[Chart analysis data]
=====
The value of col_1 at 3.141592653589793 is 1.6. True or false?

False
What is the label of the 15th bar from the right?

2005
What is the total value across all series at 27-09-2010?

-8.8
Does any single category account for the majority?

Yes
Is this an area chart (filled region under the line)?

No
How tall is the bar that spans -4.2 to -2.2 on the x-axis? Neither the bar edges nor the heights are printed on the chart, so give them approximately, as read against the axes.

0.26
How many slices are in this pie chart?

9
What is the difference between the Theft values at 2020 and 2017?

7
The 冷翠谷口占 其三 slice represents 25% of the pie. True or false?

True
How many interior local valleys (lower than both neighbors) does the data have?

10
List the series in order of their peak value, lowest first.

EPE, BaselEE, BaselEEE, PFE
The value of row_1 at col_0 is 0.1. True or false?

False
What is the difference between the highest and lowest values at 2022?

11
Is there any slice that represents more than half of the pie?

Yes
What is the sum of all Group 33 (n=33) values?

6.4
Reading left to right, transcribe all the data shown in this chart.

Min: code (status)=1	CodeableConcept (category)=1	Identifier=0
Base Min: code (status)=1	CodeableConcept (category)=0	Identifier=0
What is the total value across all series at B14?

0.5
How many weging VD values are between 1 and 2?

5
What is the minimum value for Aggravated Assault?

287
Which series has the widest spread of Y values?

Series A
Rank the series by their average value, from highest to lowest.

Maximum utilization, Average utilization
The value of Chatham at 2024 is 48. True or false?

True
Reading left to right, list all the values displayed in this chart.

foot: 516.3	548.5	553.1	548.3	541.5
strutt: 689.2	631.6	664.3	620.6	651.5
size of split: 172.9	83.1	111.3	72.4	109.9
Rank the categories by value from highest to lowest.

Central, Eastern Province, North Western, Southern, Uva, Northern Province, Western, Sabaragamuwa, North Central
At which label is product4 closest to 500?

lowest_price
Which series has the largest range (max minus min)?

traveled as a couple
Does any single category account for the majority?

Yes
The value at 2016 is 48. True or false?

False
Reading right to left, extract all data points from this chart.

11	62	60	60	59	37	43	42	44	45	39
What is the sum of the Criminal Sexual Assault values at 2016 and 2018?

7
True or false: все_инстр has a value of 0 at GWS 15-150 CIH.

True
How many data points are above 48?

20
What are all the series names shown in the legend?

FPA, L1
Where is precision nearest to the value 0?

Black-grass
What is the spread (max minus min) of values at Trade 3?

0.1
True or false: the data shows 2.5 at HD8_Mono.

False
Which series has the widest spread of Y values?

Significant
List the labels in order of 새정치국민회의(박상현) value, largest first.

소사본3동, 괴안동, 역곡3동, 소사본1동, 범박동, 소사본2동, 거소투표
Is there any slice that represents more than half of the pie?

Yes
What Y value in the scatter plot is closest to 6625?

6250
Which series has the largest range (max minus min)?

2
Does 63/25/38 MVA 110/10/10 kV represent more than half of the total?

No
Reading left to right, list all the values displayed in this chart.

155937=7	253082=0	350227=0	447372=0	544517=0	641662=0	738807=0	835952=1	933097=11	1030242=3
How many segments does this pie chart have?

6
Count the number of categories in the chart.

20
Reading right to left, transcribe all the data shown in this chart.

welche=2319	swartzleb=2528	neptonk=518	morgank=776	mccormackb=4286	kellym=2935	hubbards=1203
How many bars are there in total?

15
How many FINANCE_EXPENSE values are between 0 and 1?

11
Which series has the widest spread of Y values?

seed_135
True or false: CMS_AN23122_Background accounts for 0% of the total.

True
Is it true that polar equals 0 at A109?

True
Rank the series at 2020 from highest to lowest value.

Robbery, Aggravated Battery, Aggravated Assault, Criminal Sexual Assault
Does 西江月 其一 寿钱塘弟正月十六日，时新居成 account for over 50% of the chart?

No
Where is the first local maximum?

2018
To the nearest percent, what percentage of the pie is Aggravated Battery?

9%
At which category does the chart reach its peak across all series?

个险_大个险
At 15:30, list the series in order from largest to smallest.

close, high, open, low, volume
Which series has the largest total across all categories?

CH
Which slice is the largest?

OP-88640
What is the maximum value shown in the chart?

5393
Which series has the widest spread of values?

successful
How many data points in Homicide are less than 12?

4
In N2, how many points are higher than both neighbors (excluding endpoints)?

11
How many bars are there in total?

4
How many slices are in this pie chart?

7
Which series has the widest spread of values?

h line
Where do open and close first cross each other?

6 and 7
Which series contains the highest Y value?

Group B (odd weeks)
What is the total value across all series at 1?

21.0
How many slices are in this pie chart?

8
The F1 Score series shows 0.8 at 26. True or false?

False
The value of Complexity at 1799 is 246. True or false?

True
=====
● Exercise prompt:
Rewrite every line of the items above as one numbered list, leaving out the blank lines.

● Answer section:
1. The value of col_1 at 3.141592653589793 is 1.6. True or false?
2. False
3. What is the label of the 15th bar from the right?
4. 2005
5. What is the total value across all series at 27-09-2010?
6. -8.8
7. Does any single category account for the majority?
8. Yes
9. Is this an area chart (filled region under the line)?
10. No
11. How tall is the bar that spans -4.2 to -2.2 on the x-axis? Neither the bar edges nor the heights are printed on the chart, so give them approximately, as read against the axes.
12. 0.26
13. How many slices are in this pie chart?
14. 9
15. What is the difference between the Theft values at 2020 and 2017?
16. 7
17. The 冷翠谷口占 其三 slice represents 25% of the pie. True or false?
18. True
19. How many interior local valleys (lower than both neighbors) does the data have?
20. 10
21. List the series in order of their peak value, lowest first.
22. EPE, BaselEE, BaselEEE, PFE
23. The value of row_1 at col_0 is 0.1. True or false?
24. False
25. What is the difference between the highest and lowest values at 2022?
26. 11
27. Is there any slice that represents more than half of the pie?
28. Yes
29. What is the sum of all Group 33 (n=33) values?
30. 6.4
31. Reading left to right, transcribe all the data shown in this chart.
32. Min: code (status)=1	CodeableConcept (category)=1	Identifier=0
33. Base Min: code (status)=1	CodeableConcept (category)=0	Identifier=0
34. What is the total value across all series at B14?
35. 0.5
36. How many weging VD values are between 1 and 2?
37. 5
38. What is the minimum value for Aggravated Assault?
39. 287
40. Which series has the widest spread of Y values?
41. Series A
42. Rank the series by their average value, from highest to lowest.
43. Maximum utilization, Average utilization
44. The value of Chatham at 2024 is 48. True or false?
45. True
46. Reading left to right, list all the values displayed in this chart.
47. foot: 516.3	548.5	553.1	548.3	541.5
48. strutt: 689.2	631.6	664.3	620.6	651.5
49. size of split: 172.9	83.1	111.3	72.4	109.9
50. Rank the categories by value from highest to lowest.
51. Central, Eastern Province, North Western, Southern, Uva, Northern Province, Western, Sabaragamuwa, North Central
52. At which label is product4 closest to 500?
53. lowest_price
54. Which series has the largest range (max minus min)?
55. traveled as a couple
56. Does any single category account for the majority?
57. Yes
58. The value at 2016 is 48. True or false?
59. False
60. Reading right to left, extract all data points from this chart.
61. 11	62	60	60	59	37	43	42	44	45	39
62. What is the sum of the Criminal Sexual Assault values at 2016 and 2018?
63. 7
64. True or false: все_инстр has a value of 0 at GWS 15-150 CIH.
65. True
66. How many data points are above 48?
67. 20
68. What are all the series names shown in the legend?
69. FPA, L1
70. Where is precision nearest to the value 0?
71. Black-grass
72. What is the spread (max minus min) of values at Trade 3?
73. 0.1
74. True or false: the data shows 2.5 at HD8_Mono.
75. False
76. Which series has the widest spread of Y values?
77. Significant
78. List the labels in order of 새정치국민회의(박상현) value, largest first.
79. 소사본3동, 괴안동, 역곡3동, 소사본1동, 범박동, 소사본2동, 거소투표
80. Is there any slice that represents more than half of the pie?
81. Yes
82. What Y value in the scatter plot is closest to 6625?
83. 6250
84. Which series has the largest range (max minus min)?
85. 2
86. Does 63/25/38 MVA 110/10/10 kV represent more than half of the total?
87. No
88. Reading left to right, list all the values displayed in this chart.
89. 155937=7	253082=0	350227=0	447372=0	544517=0	641662=0	738807=0	835952=1	933097=11	1030242=3
90. How many segments does this pie chart have?
91. 6
92. Count the number of categories in the chart.
93. 20
94. Reading right to left, transcribe all the data shown in this chart.
95. welche=2319	swartzleb=2528	neptonk=518	morgank=776	mccormackb=4286	kellym=2935	hubbards=1203
96. How many bars are there in total?
97. 15
98. How many FINANCE_EXPENSE values are between 0 and 1?
99. 11
100. Which series has the widest spread of Y values?
101. seed_135
102. True or false: CMS_AN23122_Background accounts for 0% of the total.
103. True
104. Is it true that polar equals 0 at A109?
105. True
106. Rank the series at 2020 from highest to lowest value.
107. Robbery, Aggravated Battery, Aggravated Assault, Criminal Sexual Assault
108. Does 西江月 其一 寿钱塘弟正月十六日，时新居成 account for over 50% of the chart?
109. No
110. Where is the first local maximum?
111. 2018
112. To the nearest percent, what percentage of the pie is Aggravated Battery?
113. 9%
114. At which category does the chart reach its peak across all series?
115. 个险_大个险
116. At 15:30, list the series in order from largest to smallest.
117. close, high, open, low, volume
118. Which series has the largest total across all categories?
119. CH
120. Which slice is the largest?
121. OP-88640
122. What is the maximum value shown in the chart?
123. 5393
124. Which series has the widest spread of values?
125. successful
126. How many data points in Homicide are less than 12?
127. 4
128. In N2, how many points are higher than both neighbors (excluding endpoints)?
129. 11
130. How many bars are there in total?
131. 4
132. How many slices are in this pie chart?
133. 7
134. Which series has the widest spread of values?
135. h line
136. Where do open and close first cross each other?
137. 6 and 7
138. Which series contains the highest Y value?
139. Group B (odd weeks)
140. What is the total value across all series at 1?
141. 21.0
142. How many slices are in this pie chart?
143. 8
144. The F1 Score series shows 0.8 at 26. True or false?
145. False
146. The value of Complexity at 1799 is 246. True or false?
147. True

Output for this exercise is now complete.